The action in Justice League is bafflingly bland, with only three good sequences in the entire movie. The Amazons get a solid bit showing off their determined brand of teamwork, Wonder Woman (Gal Gadot) has a now-signature inspiring piece of life-saving action, and the Flash (Ezra Miller) gives us a taste of the visual possibilities of his power, though admittedly Fox’s Quicksilver is still the best speedster on the big screen. But everything else is completely forgettable and even worse, UGLY. Not one piece of Justice League is nice to look at, with hideous lighting, alarmingly bad CGI, and abundant awful design choices. Everything about Batman is clunky, Cyborg is an overworked design nightmare, underwater Atlantis is barely visible, and not only do the Amazons have retrograde costumes, but Wonder Woman’s beautiful Themyscira looks like a cheap video game insert.
BUT. The saving grace of Justice League are the characters. The cast manages to scrape together enough chemistry to carry the movie for (a relatively fleet) two hours. Ben Affleck really is so good as both Bruce Wayne and Batman, it will be a shame when he quits the franchise before doing anything truly worth his time. And Gal Gadot is the brightest spark in the DC franchise, even though Wonder Woman’s arc is wasted on cleaning up that “sat out the twentieth century” detail from Batman v Superman. Gadot herself is fantastic, and it’s a testament to her performance that Wonder Woman remains the best thing about these movies, but character-wise, she’s treading water here and not allowed to do anything interesting as her main narrative function is to be explained at by Bruce Wayne.
As for the newcomers, Miller fares the best as Barry Allen/the Flash, playing Barry as the kid who just wants to impress his mentor. His loose screen presence is a good fit for Whedon’s writing, and he gets the most quips and zingers to toss out, and is sure to be a fan favorite going forward. Jason Momoa is okay as Aquaman—the energy is there, but he never really meshes with the movie or the other superheroes. He might fare better in his own movie, where he gets to be the center of attention, but it also might not bode well that the whole Atlantis sequence is laughably bad. And Ray Fisher as Cyborg doesn’t register at all. That’s one stand-alone movie that will never happen.
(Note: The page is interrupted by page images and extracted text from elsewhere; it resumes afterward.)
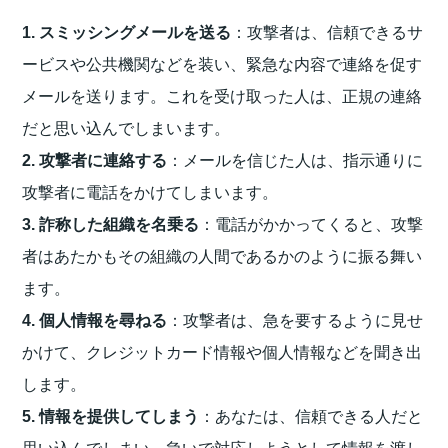
1. スミッシングメールを送る
：攻撃者は、信頼できるサ
ービスや公共機関などを装い、緊急な内容で連絡を促す
メールを送ります。これを受け取った人は、正規の連絡
だと思い込んでしまいます。
2. 攻撃者に連絡する
：メールを信じた人は、指示通りに
攻撃者に電話をかけてしまいます。
3. 詐称した組織を名乗る
：電話がかかってくると、攻撃
者はあたかもその組織の人間であるかのように振る舞い
ます。
4. 個人情報を尋ねる
：攻撃者は、急を要するように見せ
かけて、クレジットカード情報や個人情報などを聞き出
します。
5. 情報を提供してしまう
：あなたは、信頼できる人だと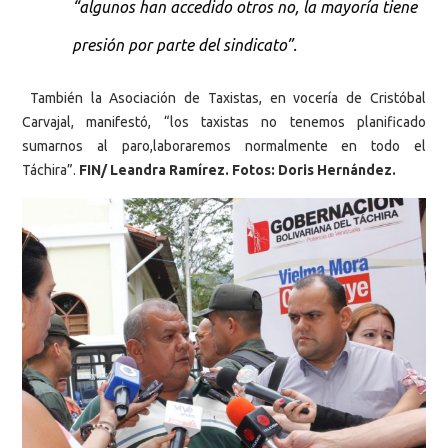
“algunos han accedido otros no, la mayoría tiene
presión por parte del sindicato”.
También la Asociación de Taxistas, en vocería de Cristóbal
Carvajal, manifestó, “los taxistas no tenemos planificado
sumarnos al paro,laboraremos normalmente en todo el
Táchira”.
FIN/ Leandra Ramírez. Fotos: Doris Hernández.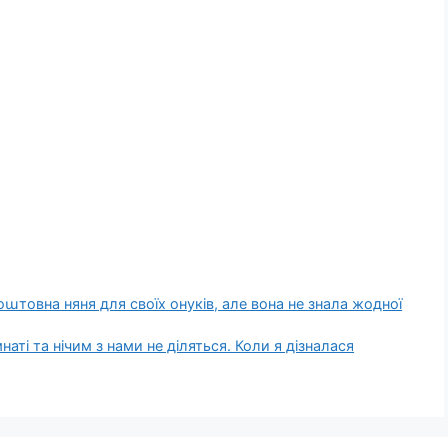
աтовна няня для своїх онуків, але вона не знала жодної
наті та нічим з нами не діляться. Коли я дізналася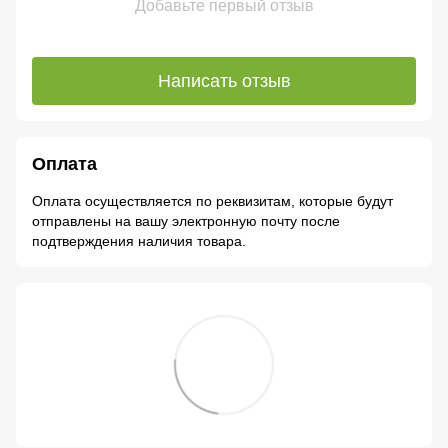
Добавьте первый отзыв
Написать отзыв
Оплата
Оплата осуществляется по реквизитам, которые будут
отправлены на вашу электронную почту после
подтверждения наличия товара.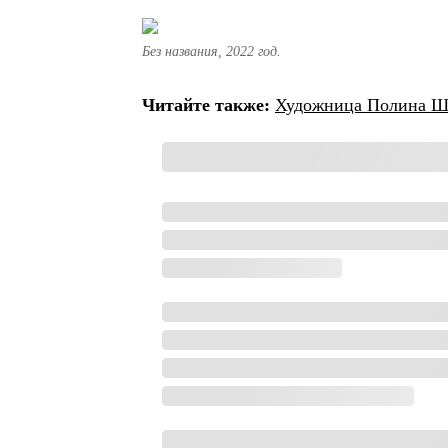
Без названия, 2022 год.
Читайте также:
Художница Полина Ше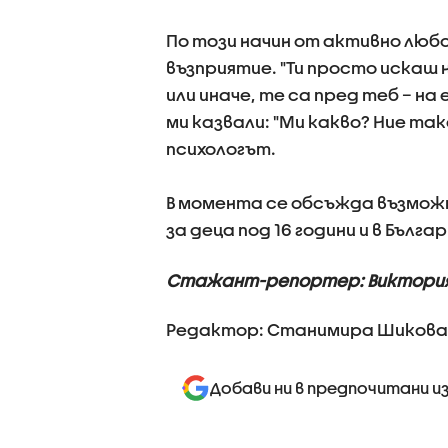
По този начин от активно лю
възприятие. "Ти просто искаш 
или иначе, те са пред теб – на
ми казвали: "Ми какво? Ние так
психологът.
В момента се обсъжда възмож
за деца под 16 години и в Българ
Стажант-репортер: Виктория
Редактор: Станимира Шикова
Добави ни в предпочитани и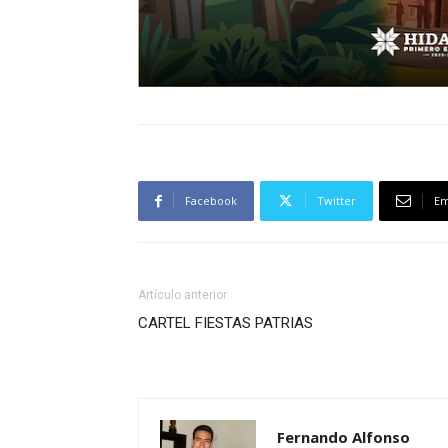
Facebook
Twitter
Em
Artículo anterior
CARTEL FIESTAS PATRIAS
Fernando Alfonso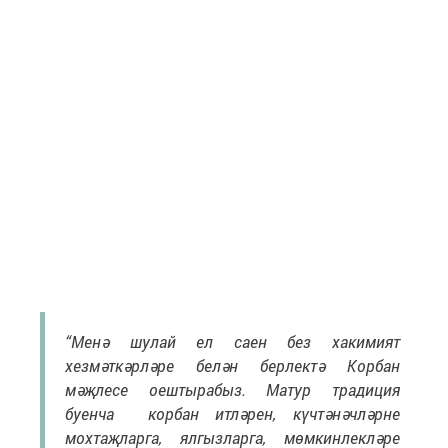
“Менә шулай ел саен без хакимият
хезмәткәрләре белән берлектә Корбан
мәҗлесе оештырабыз. Матур традиция
буенча корбан итләрен, күчтәнәчләрне
мохтаҗларга, ялгызларга, мөмкинлекләре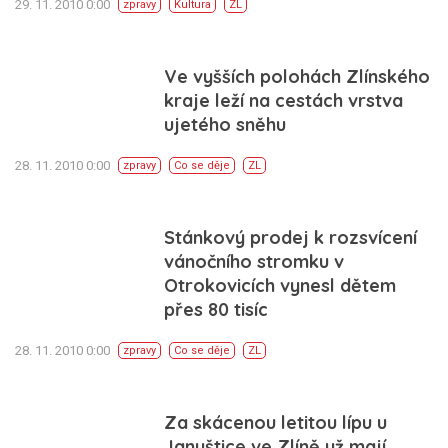
29. 11. 2010 0:00
zpravy
Kultura
ZL
Ve vyšších polohách Zlínského
kraje leží na cestách vrstva
ujetého sněhu
28. 11. 2010 0:00
zpravy
Co se děje
ZL
Stánkový prodej k rozsvícení
vánočního stromku v
Otrokovicích vynesl dětem
přes 80 tisíc
28. 11. 2010 0:00
zpravy
Co se děje
ZL
Za skácenou letitou lípu u
Januštice ve Zlíně už mají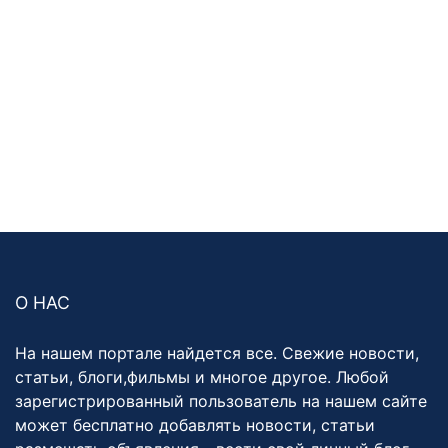
О НАС
На нашем портале найдется все. Свежие новости,
статьи, блоги,фильмы и многое другое. Любой
зарегистрированный пользователь на нашем сайте
может бесплатно добавлять новости, статьи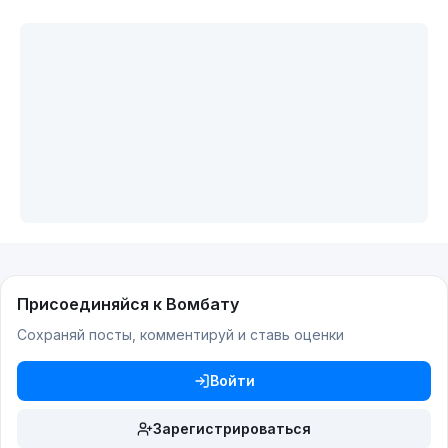
Присоединяйся к Вомбату
Сохраняй посты, комментируй и ставь оценки
Войти
Зарегистрироваться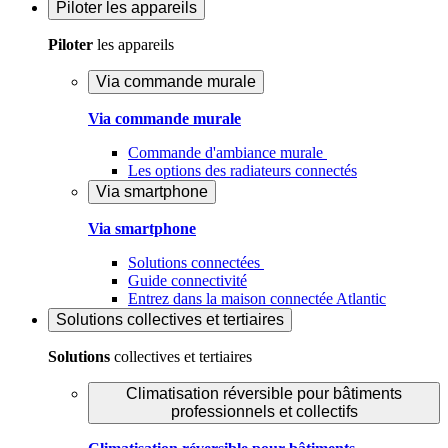
Piloter
les appareils
Piloter
les appareils
Via commande murale
Via commande murale
Commande d'ambiance murale
Les options des radiateurs connectés
Via smartphone
Via smartphone
Solutions connectées
Guide connectivité
Entrez dans la maison connectée Atlantic
Solutions
collectives et tertiaires
Solutions
collectives et tertiaires
Climatisation réversible pour bâtiments
professionnels et collectifs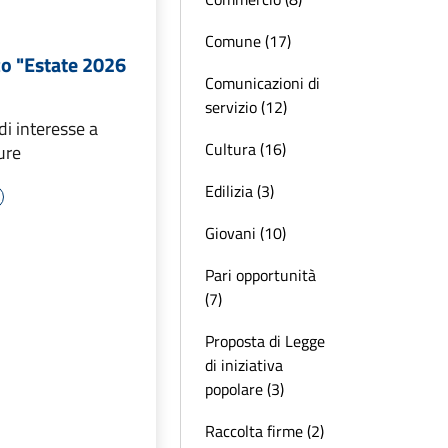
Comune (17)
co "Estate 2026
Comunicazioni di
servizio (12)
i interesse a
Cultura (16)
ure
Edilizia (3)
Giovani (10)
Pari opportunità
(7)
Proposta di Legge
di iniziativa
popolare (3)
Raccolta firme (2)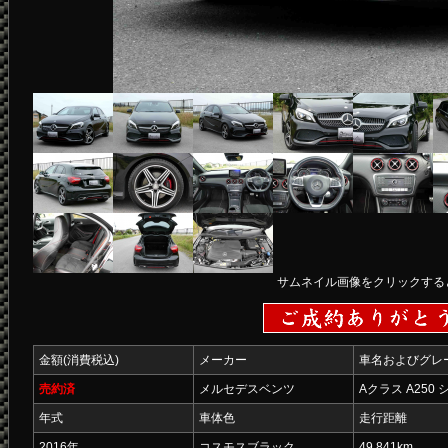
サムネイル画像をクリックする
金額(消費税込)
メーカー
車名およびグレ
売約済
メルセデスベンツ
Aクラス A250
年式
車体色
走行距離
2016年
コスモスブラック
49,841km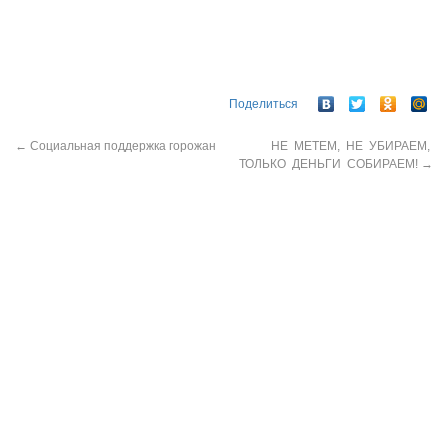
Поделиться
←
Социальная поддержка горожан
НЕ МЕТЕМ, НЕ УБИРАЕМ,
ТОЛЬКО ДЕНЬГИ СОБИРАЕМ!
→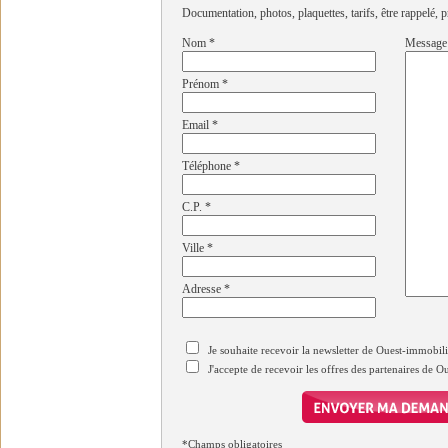
Documentation, photos, plaquettes, tarifs, être rappelé, p
Nom
*
Message
Prénom
*
Email
*
Téléphone
*
C.P.
*
Ville
*
Adresse
*
Je souhaite recevoir la newsletter de Ouest-immobil
J'accepte de recevoir les offres des partenaires de 
*Champs obligatoires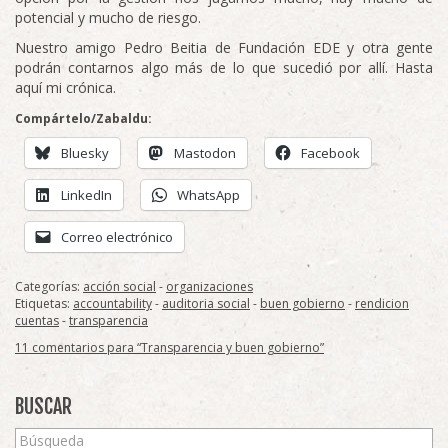
potencial y mucho de riesgo.
Nuestro amigo Pedro Beitia de Fundación EDE y otra gente
podrán contarnos algo más de lo que sucedió por allí. Hasta
aquí mi crónica.
Compártelo/Zabaldu:
Bluesky
Mastodon
Facebook
LinkedIn
WhatsApp
Correo electrónico
Categorías:
acción social
-
organizaciones
Etiquetas:
accountability
-
auditoria social
-
buen gobierno
-
rendicion
cuentas
-
transparencia
11 comentarios para “Transparencia y buen gobierno”
BUSCAR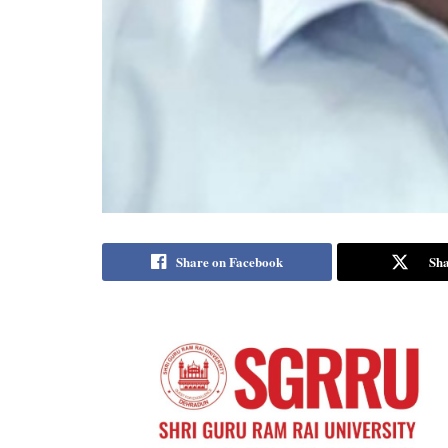
Share on Facebook
Sha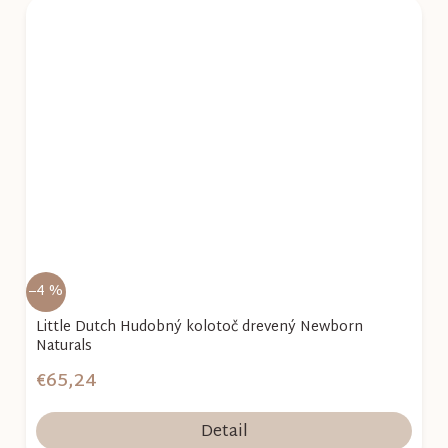
–4 %
Little Dutch Hudobný kolotoč drevený Newborn
Naturals
€65,24
Detail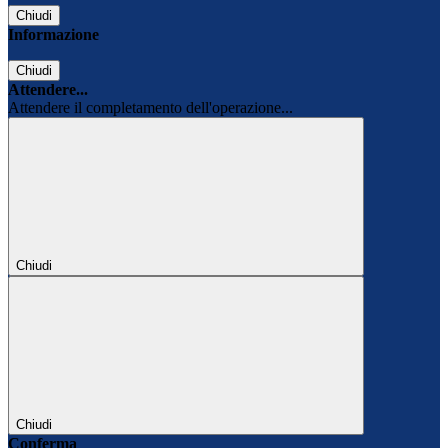
Chiudi
Informazione
Chiudi
Attendere...
Attendere il completamento dell'operazione...
Chiudi
Chiudi
Conferma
And then there’s Superman. In what feels like a holdover from Snyder’s embarrassment of the character, he’s barely in the movie and his return is a total drag and also completely bizarre from a story perspective. It’s actually one of the quirks that makes Justice League sort of interesting to watch. The whole “Superman returns” bit is so confounding and misguided, it’s weirdly compelling in its awfulness. But once he’s back, Henry Cavill is actually allowed to smile and say words like “truth” and “justice”, and this almost feels like the kind of awesome, inspiring Superman for which we’ve been clamoring. Although the digitally erased mustache is a total disaster and gives Cavill a tragic case of computer-face.
Justice League is not as bad as predecessors Batman v Superman or Suicide Squad, but it’s a huge step down from Wonder Woman. It can generously be called a mixed bag, if the mix in that bag is mostly rocks and worms. At least at two hours and with a pace of editing that says, “We just want to get this over with,” it’s not a hard sit. It’s just forgettable, without anything as bizarre as Lex Luthor’s piss jar or triumphant as Wonder Woman crossing No Man’s Land, and it’s obvious no one had a clear vision to replace Snyder’s doom and gloom take. The nicest thing to say about Justice League is that it won’t give you a migraine. And hey, Wonder Woman is cool.